The Manpower Career Coach Blog is pleased to present a mini-series of blog posts highlighting the experiences and advice from a workplace newbie. These posts will provide value to all job seekers, regardless of your career history.
Work experience always looks impressive on a resume. It conveys that if an employer were to hire you, you’d have some clue of what the world of work is like. That’s why acquiring internships these days are such a phenomenon. It’s one of the best ways for student to get legitimate, work experience. But what do you do if your work experience is basically nonexistent? Here are a few ideas:
- Volunteer. Volunteer. Volunteer: Organizing an event, either for your school or your community, requires all sort of business skills and interactions. It not only gives you needed experience, but also shows you’ve got initiative and leadership, something all bosses like to see.
- List relevant courses: At the very top of your resume, in between your academic credentials and work experience, list academic classes you’ve taken that pertain to the job you’re trying to secure. For example, my sophomore year, I took an IT Management class, and excel was drilled into my brain – I will highlight that detail on my resume if I’m trying for an IT-based job.

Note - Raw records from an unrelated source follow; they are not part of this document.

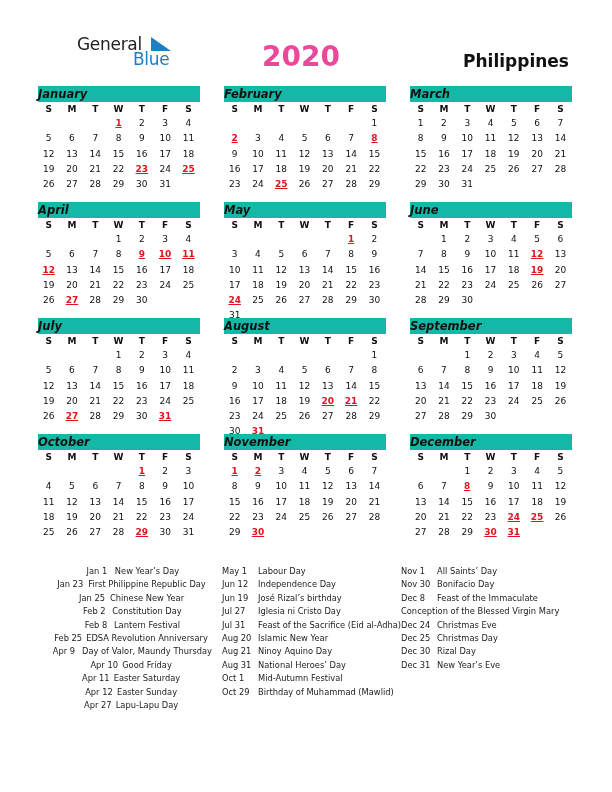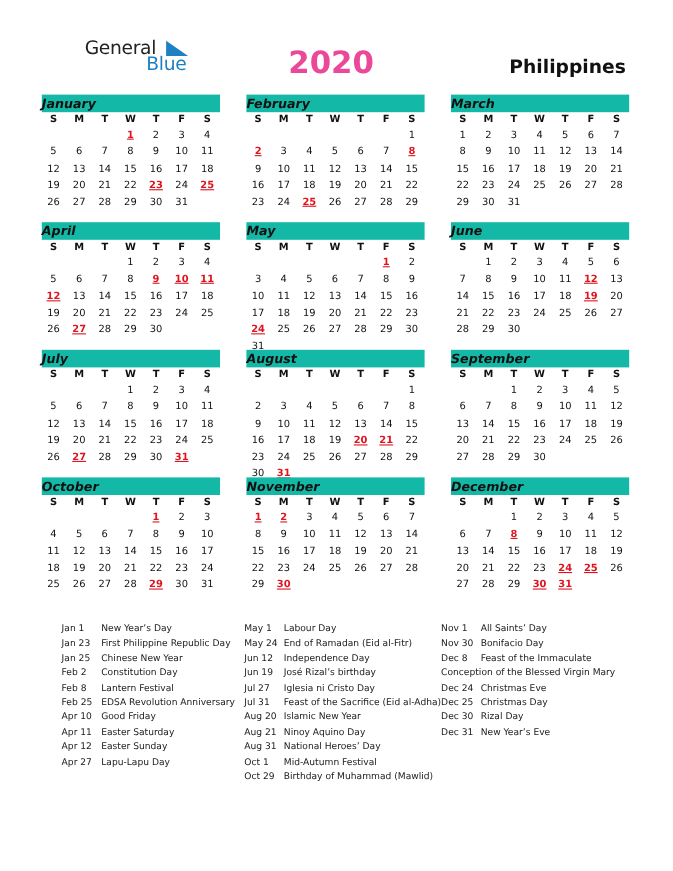"Jan 1 New Year’s Day" div.holidays { left: 56px -> 46px; text-align: none -> center }
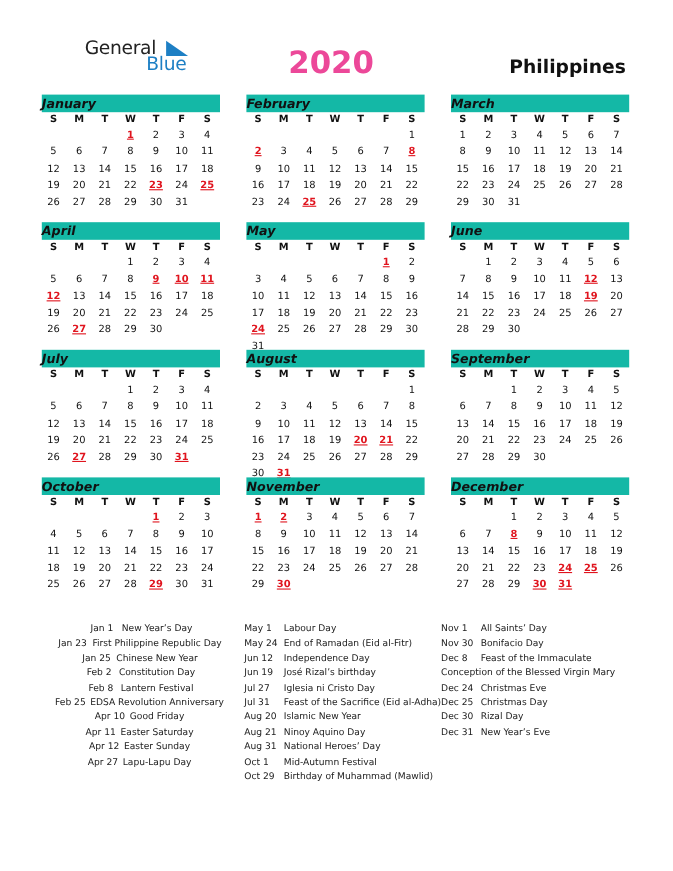"May 24 End of Ramadan" div.hrow { html: <div><span>May 24</span><span>End of Ramadan (Eid al-Fitr)</span></div> -> none }
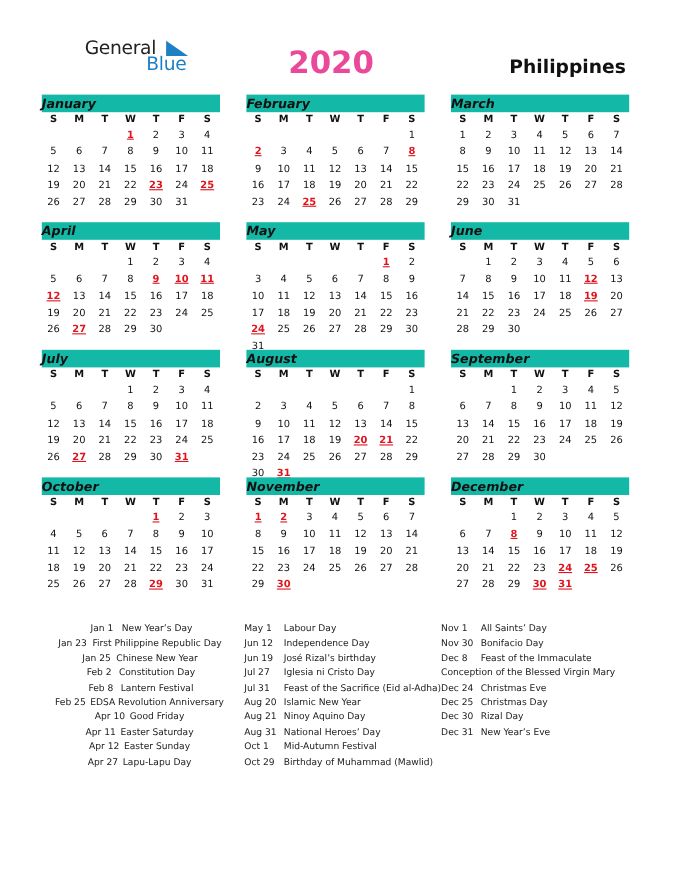"Apr 9 Day of Valor," div.hrow { html: none -> <div><span>Apr 9</span><span>Day of Valor, Maundy Thursday</span></div> }
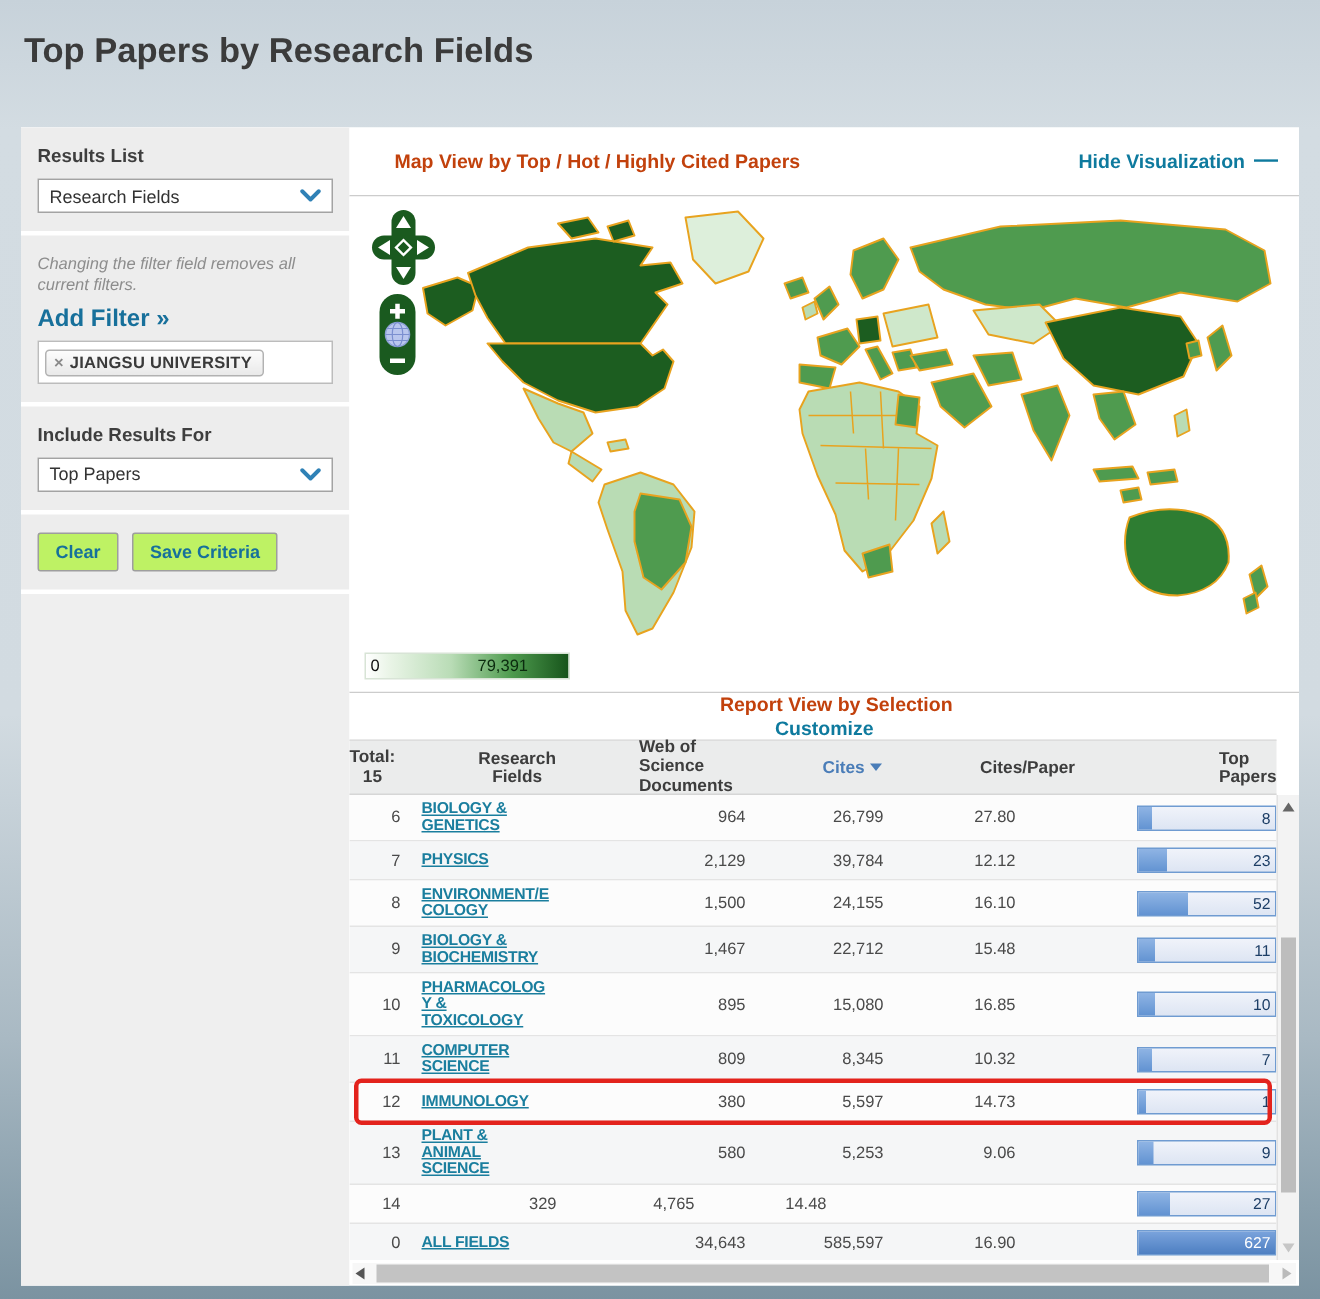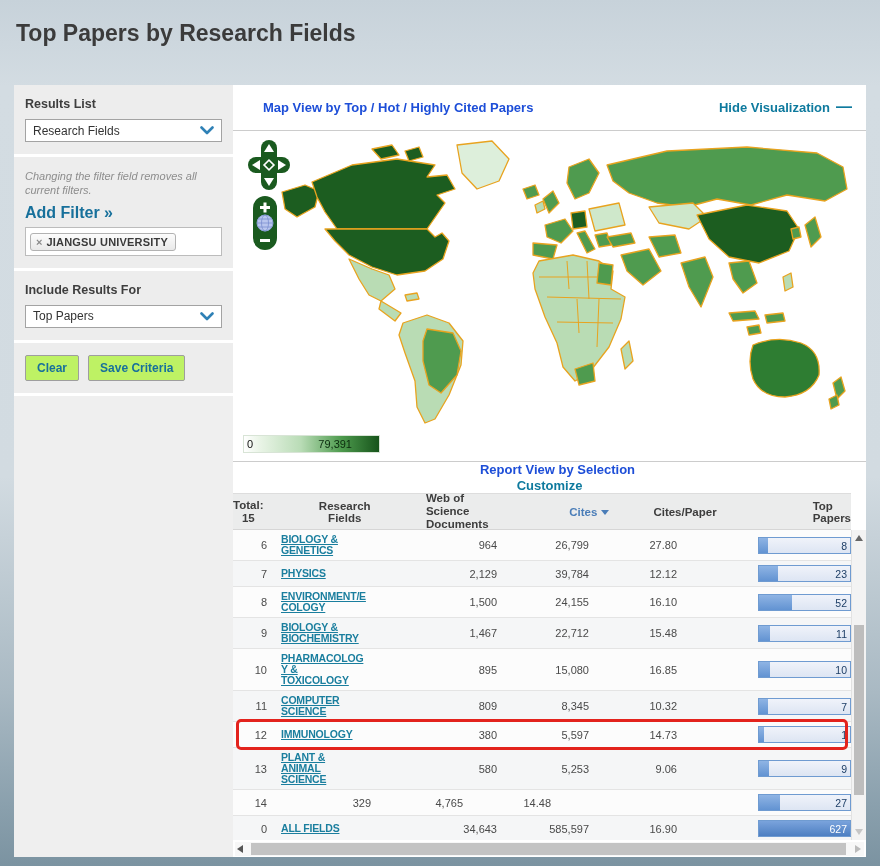"Map View by Top /" .sec-title { color: #1d4ed8 -> #c2410c }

- Letters of Recommendation: This isn’t technically part of your resume, but it’s always nice for employers to hear from someone other than yourself how awesome you are. This holds true for LinkedIn Recommendations as well.
- Club Involvement/Leadership Positions: Being a club member doesn’t equate to working part time for the advertising agency in your town, but, depending on the club, it’s a way to highlight your skill set, enthusiasm and work ethic. For example: You’re in the Spanish Club – make sure you include it on your resume! Everyone wants to hire someone who can speak more than just English these days).